Czego złoto może spodziewać się po wyborach prezydenckich w USA w 2024 r.
Wybory prezydenckie w USA zaplanowane na 5 listopada są wisienką na torcie i wielkim finałem 2024 roku - roku wypełnionego wyborami lokalnymi, parlamentarnymi i prezydenckimi na całym świecie. Ale żadne z nich nie są postrzegane jako ważniejsze niż te w USA. Zwłaszcza w czasach tak skrajnej polaryzacji i zawirowań geopolitycznych.
‘Welcome to the jungle, we got fun and games’
Dziś postaramy się omówić, jak żółty metal może zareagować na potencjalną wygraną Donalda Trumpa lub Kamali Harris w wyborach prezydenckich w USA. Ale oprócz wpływu posiadania byłego prezydenta lub wiceprezydenta jako nowej głowy państwa, nie zapominajmy o „obecnym zestawie narastających kwestii makro”, czyli napięciach geopolitycznych, nadmuchiwanym baloniku deficytu federalnego USA, deficycie na poziomie poszczególnych stanów, dywersyfikacji aktywów banku centralnego (a niedawno zasygnalizowali zamiar kontynuowania polityki zakupów z jednego lub drugiego powodu) oraz zabezpieczeniu przed stosunkowo wysoką inflacją, która w znacznym stopniu przyczynia się do kryzysu kosztów utrzymania. Niestety, wspomniane kwestie wydają się być uporczywie oporne i najprawdopodobniej pozostaną, niezależnie od tego, który z dwojga wymienionych pozostanie POTUSem (akronim „President of The United States”).
Najlepsi z najlepszych jakich amerykańska polityka ma do zaoferowania? Źródło: https://www.theguardian.com/us-news/article/2024/sep/08/kamala-harris-trump-presidential-debate
Ale to nie koniec. Oprócz wyborów prezydenckich, w tym samym dniu do obsadzenia jest łącznie 468 miejsc w Kongresie USA (33 w Senacie i wszystkie 435 w Izbie Reprezentantów). Dlatego też zawód amerykańską polityką lub mobilizacja wyborców najprawdopodobniej doprowadzi do czerwonego lub niebieskiego huraganu nad Stanami Zjednoczonymi. Obecnie „czerwoni” - kolor przypisywany Republikanom - posiadają większość w izbie niższej Kongresu, podczas gdy „niebiescy” - kolor przypisywany Demokratom - utrzymują większość w Izbie wyższej - Senacie - i mają obsadzoną głowę państwa.

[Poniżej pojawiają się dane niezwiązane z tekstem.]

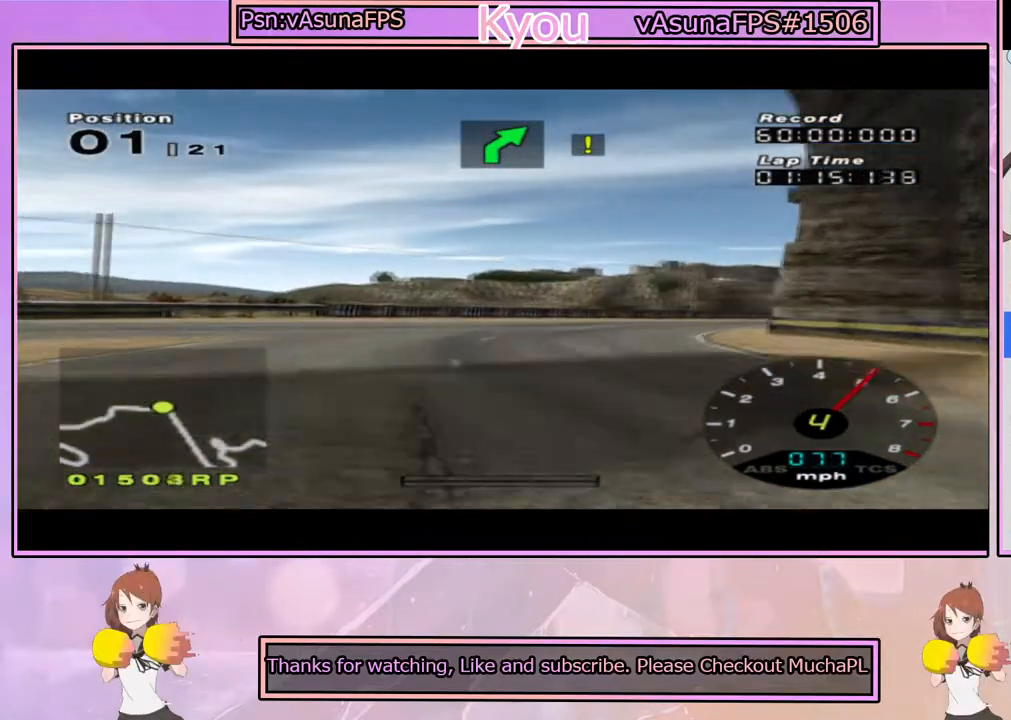
{"buttons": [], "left_stick": "right", "right_stick": "center", "events": [[83, "CROSS", "up"], [133, "CROSS", "down"], [233, "CROSS", "up"], [333, "CROSS", "down"], [417, "CROSS", "up"]]}
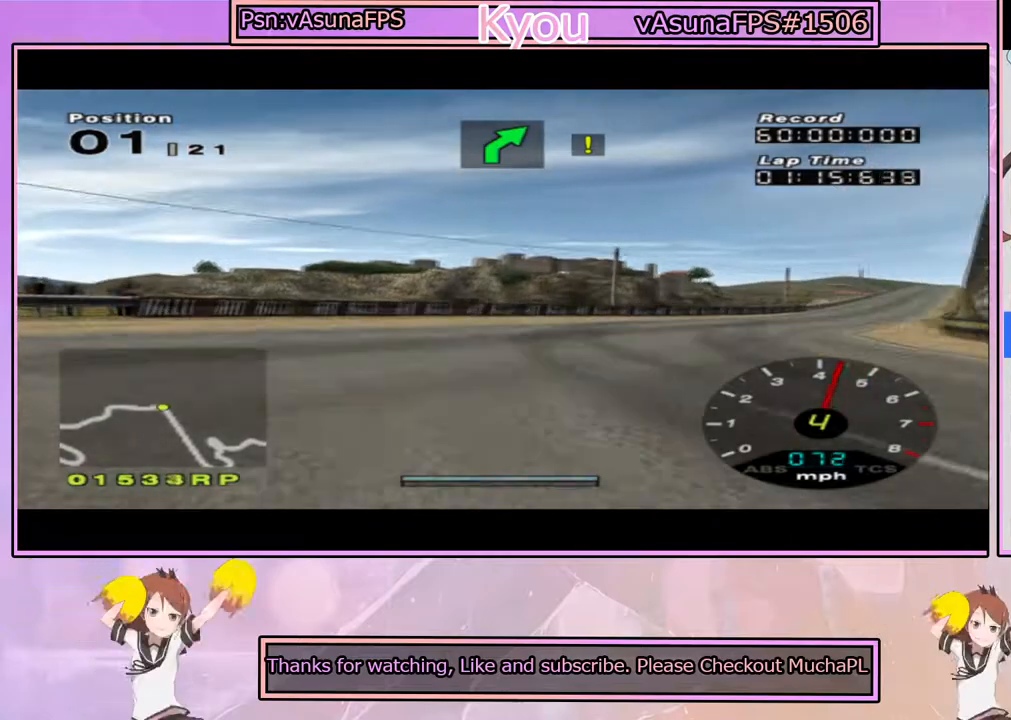
{"buttons": ["CROSS"], "left_stick": "right", "right_stick": "center", "events": [[83, "CROSS", "down"], [133, "CROSS", "up"], [233, "CROSS", "down"], [333, "CROSS", "up"], [400, "CROSS", "down"]]}
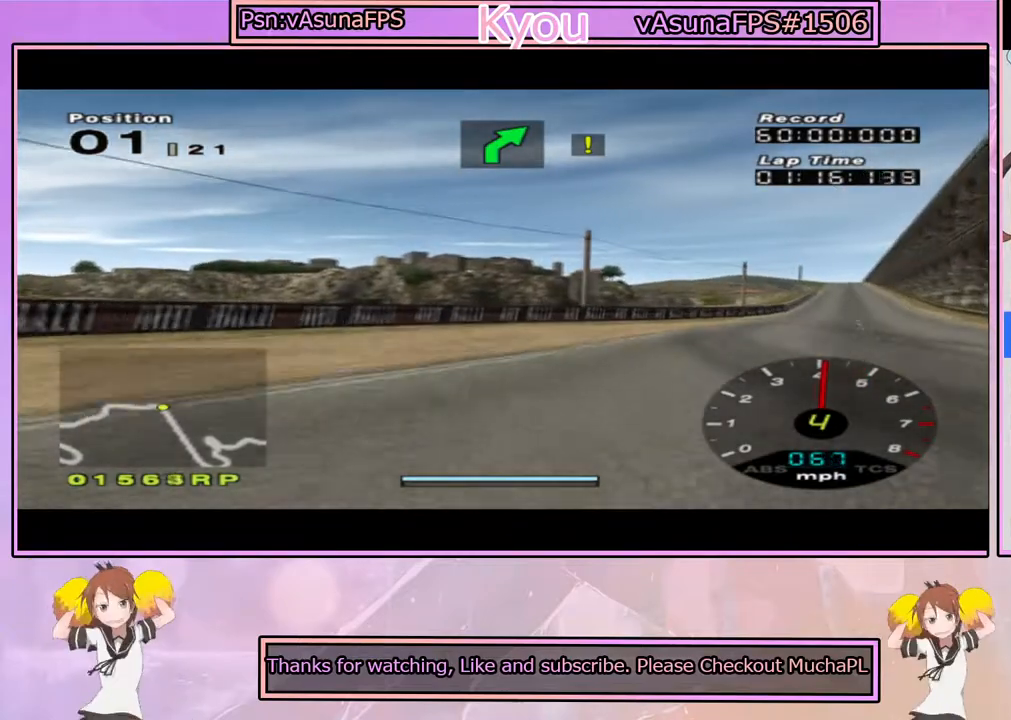
{"buttons": ["CROSS"], "left_stick": "center", "right_stick": "center", "events": [[383, "left_stick", "center"]]}
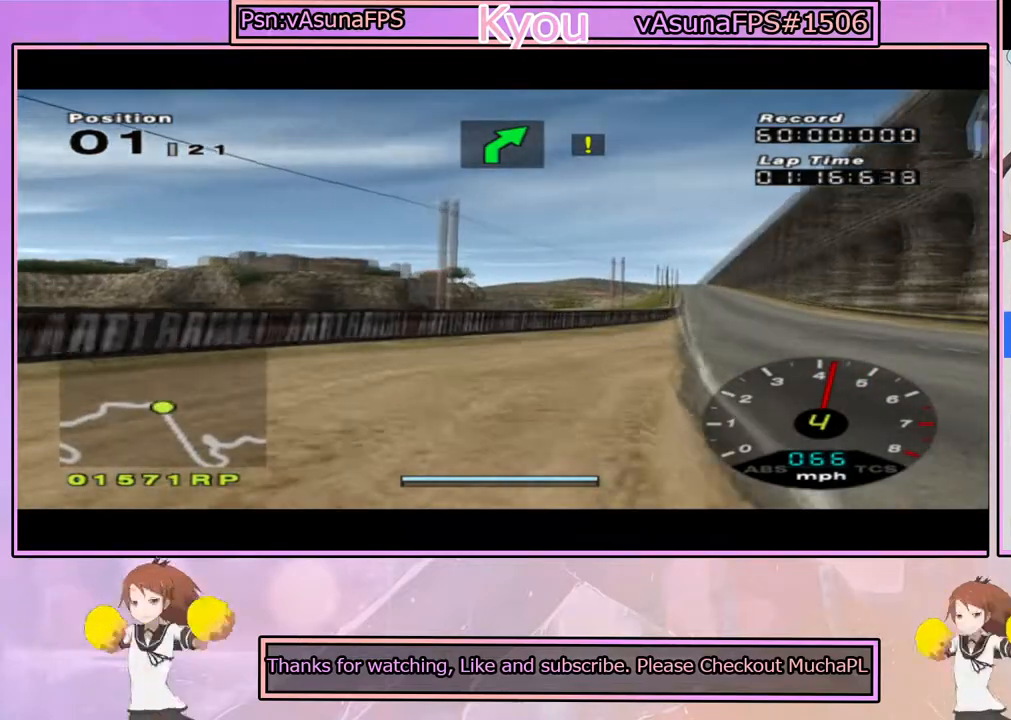
{"buttons": ["CROSS"], "left_stick": "left", "right_stick": "center", "events": [[83, "left_stick", "right"], [200, "left_stick", "center"], [400, "left_stick", "left"]]}
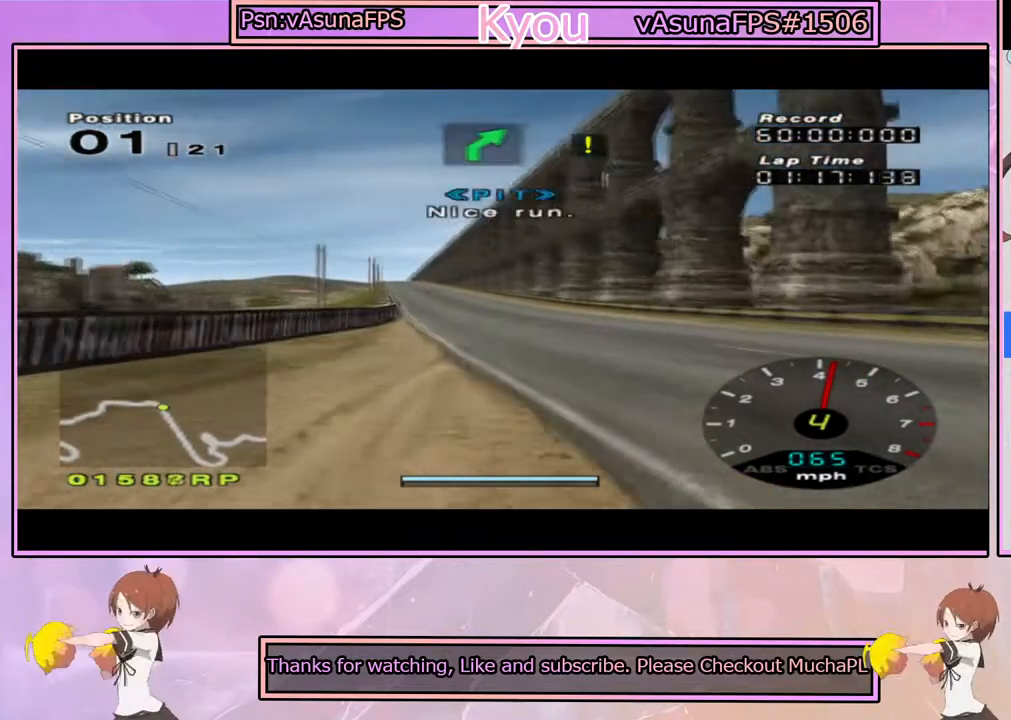
{"buttons": ["CROSS"], "left_stick": "center", "right_stick": "center", "events": [[50, "left_stick", "center"], [383, "left_stick", "right"], [450, "left_stick", "center"]]}
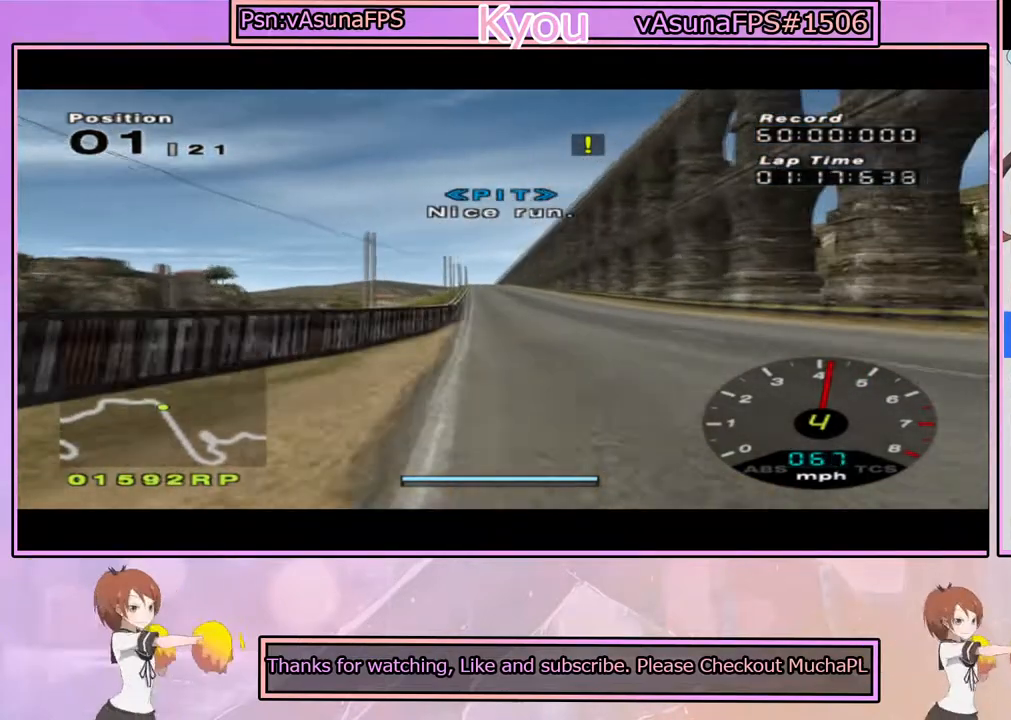
{"buttons": ["CROSS"], "left_stick": "center", "right_stick": "center", "events": [[317, "left_stick", "left"], [433, "left_stick", "center"]]}
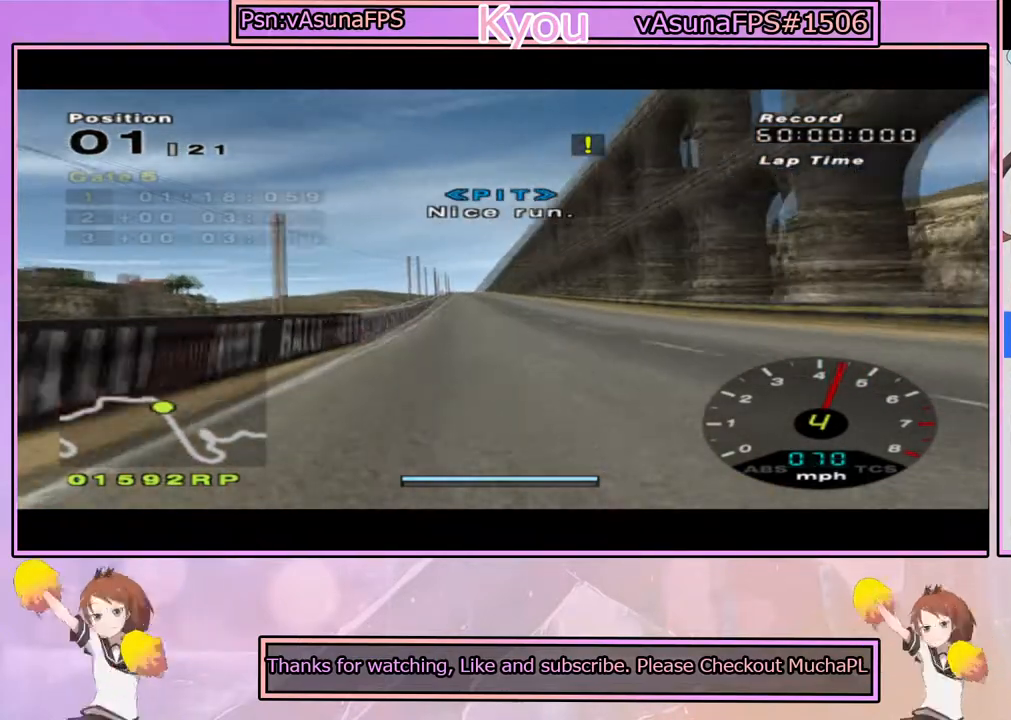
{"buttons": ["CROSS"], "left_stick": "center", "right_stick": "center", "events": []}
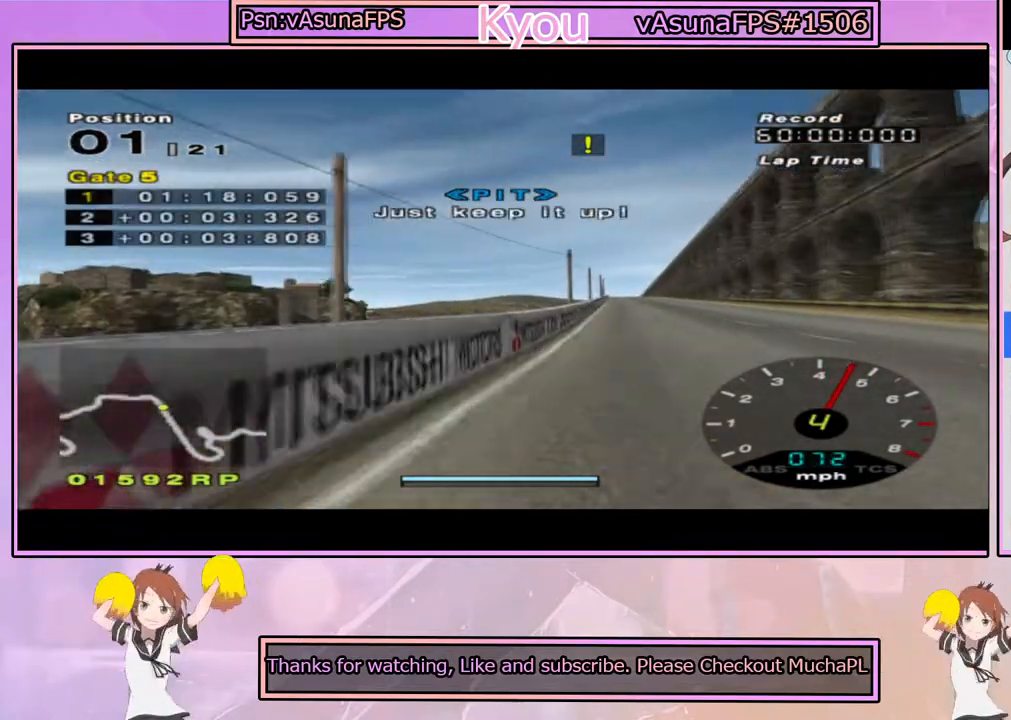
{"buttons": ["CROSS"], "left_stick": "center", "right_stick": "center", "events": [[267, "left_stick", "right"], [367, "left_stick", "center"]]}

I tak oto okazuje się, że, wybory zaplanowane na listopad 2024 r. będą miały ogromną stawkę, ponieważ potencjalni zwycięzcy „mogą zdobyć wszystko”.
Nie powinno więc dziwić, że zbliżającym się wyborom w USA towarzyszy skrajna dwubiegunowość, zarówno na ulicach, jak i w mediach. Dodatkowo, obaj kandydaci otoczeni są licznymi kontrowersjami. Wolimy nie wymieniać ich tutaj, ponieważ nie chcemy być postrzegani jako stronniczy wobec jednego lub drugiego. Ponadto zastosowanie nieamerykańskiego punktu widzenia w sprawach amerykańskich często prowadzi do nieporozumień i niezdolności do zrozumienia, co kieruje „Amerykanami” i co naprawdę ma dla nich znaczenie. Ważną kwestią, którą należy również podkreślić, jest to, że według sondaży około siedmiu na dziesięciu sondowanych wyborców wydawało się być niezadowolonych z nominacji tych a nie innych kandydatów. Takie wyniki utrzymywały się w sondażach od dłuższego czasu. Jednak wraz ze zbliżającymi się wyborami Demokraci mają nowego kandydata, podczas gdy nieudany zamach na kandydata Republikanów wstrząsnął „czerwonymi”.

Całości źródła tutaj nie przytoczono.